• YOUR TASK: Each line of the listing that contains "system" should be found and copied.

┌──

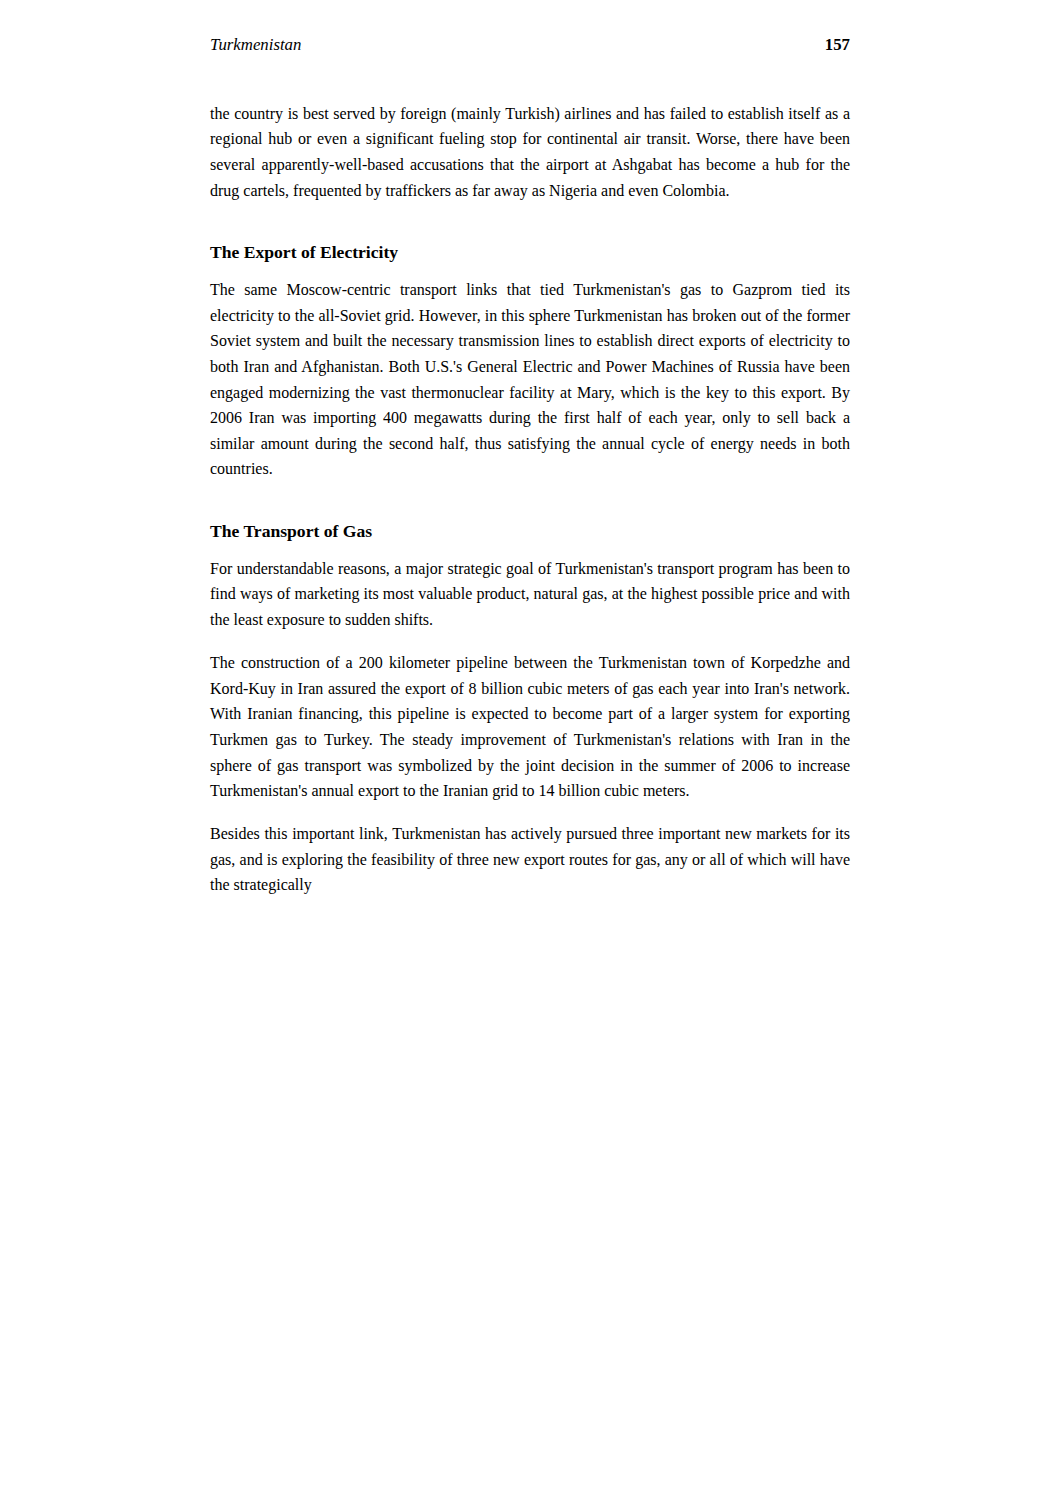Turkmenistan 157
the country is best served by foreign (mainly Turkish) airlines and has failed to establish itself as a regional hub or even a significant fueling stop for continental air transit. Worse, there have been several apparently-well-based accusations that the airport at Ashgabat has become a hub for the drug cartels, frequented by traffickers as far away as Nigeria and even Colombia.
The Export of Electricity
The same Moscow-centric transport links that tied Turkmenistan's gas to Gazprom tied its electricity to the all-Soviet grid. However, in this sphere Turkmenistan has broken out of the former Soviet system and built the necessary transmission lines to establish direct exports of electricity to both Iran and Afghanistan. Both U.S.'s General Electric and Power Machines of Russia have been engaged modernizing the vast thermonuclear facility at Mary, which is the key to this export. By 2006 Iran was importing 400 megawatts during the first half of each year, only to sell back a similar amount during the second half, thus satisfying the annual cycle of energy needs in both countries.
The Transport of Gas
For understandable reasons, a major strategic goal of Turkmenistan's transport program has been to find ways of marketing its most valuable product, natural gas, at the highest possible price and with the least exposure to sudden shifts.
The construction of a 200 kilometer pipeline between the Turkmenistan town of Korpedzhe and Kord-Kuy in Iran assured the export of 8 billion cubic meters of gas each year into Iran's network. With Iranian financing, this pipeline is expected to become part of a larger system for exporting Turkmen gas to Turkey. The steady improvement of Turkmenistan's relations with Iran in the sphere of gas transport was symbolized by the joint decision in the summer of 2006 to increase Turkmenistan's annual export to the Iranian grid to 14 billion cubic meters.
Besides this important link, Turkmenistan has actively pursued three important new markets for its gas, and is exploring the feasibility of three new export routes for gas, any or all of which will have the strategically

└──
┌──

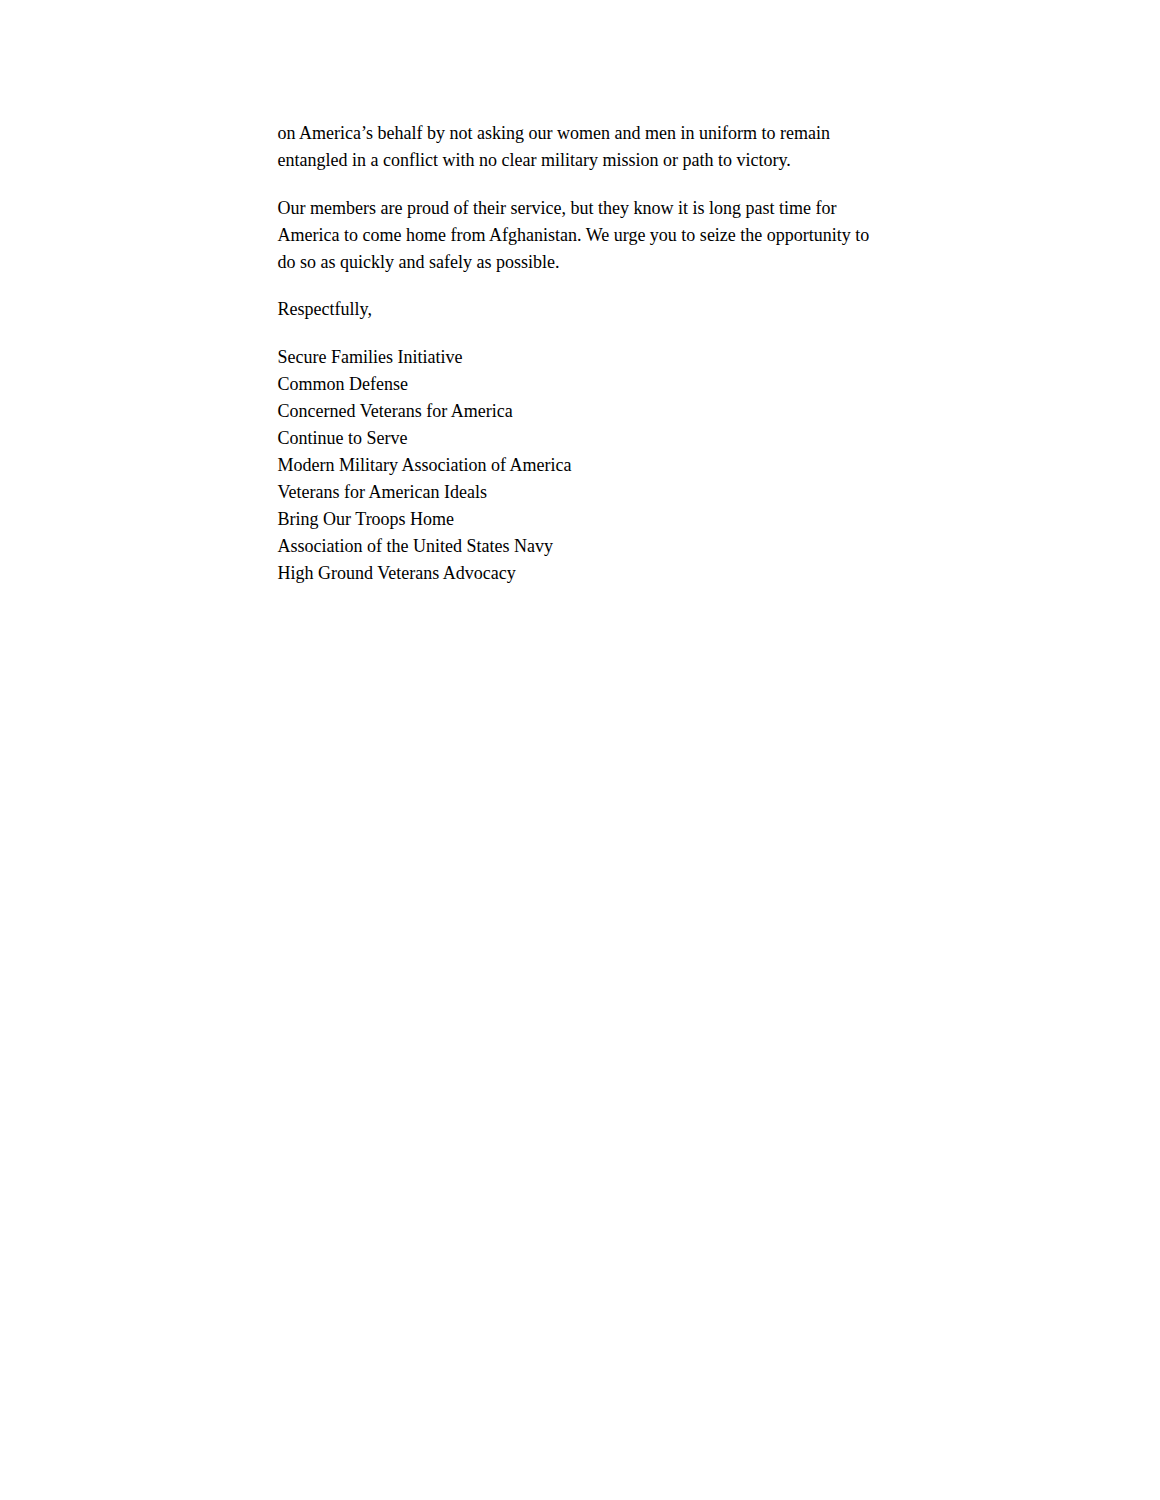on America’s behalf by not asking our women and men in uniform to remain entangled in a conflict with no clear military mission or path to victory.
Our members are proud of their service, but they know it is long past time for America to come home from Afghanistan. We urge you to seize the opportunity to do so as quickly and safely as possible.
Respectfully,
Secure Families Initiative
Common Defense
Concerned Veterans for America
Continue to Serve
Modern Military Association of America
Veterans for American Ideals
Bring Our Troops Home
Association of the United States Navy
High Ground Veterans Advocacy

└──

• WRITTEN ANSWER:
The same Moscow-centric transport links that tied Turkmenistan's gas to Gazprom tied its electricity to the all-Soviet grid. However, in this sphere Turkmenistan has broken out of the former Soviet system and built the necessary transmission lines to establish direct exports of electricity to both Iran and Afghanistan. Both U.S.'s General Electric and Power Machines of Russia have been engaged modernizing the vast thermonuclear facility at Mary, which is the key to this export. By 2006 Iran was importing 400 megawatts during the first half of each year, only to sell back a similar amount during the second half, thus satisfying the annual cycle of energy needs in both countries.
The construction of a 200 kilometer pipeline between the Turkmenistan town of Korpedzhe and Kord-Kuy in Iran assured the export of 8 billion cubic meters of gas each year into Iran's network. With Iranian financing, this pipeline is expected to become part of a larger system for exporting Turkmen gas to Turkey. The steady improvement of Turkmenistan's relations with Iran in the sphere of gas transport was symbolized by the joint decision in the summer of 2006 to increase Turkmenistan's annual export to the Iranian grid to 14 billion cubic meters.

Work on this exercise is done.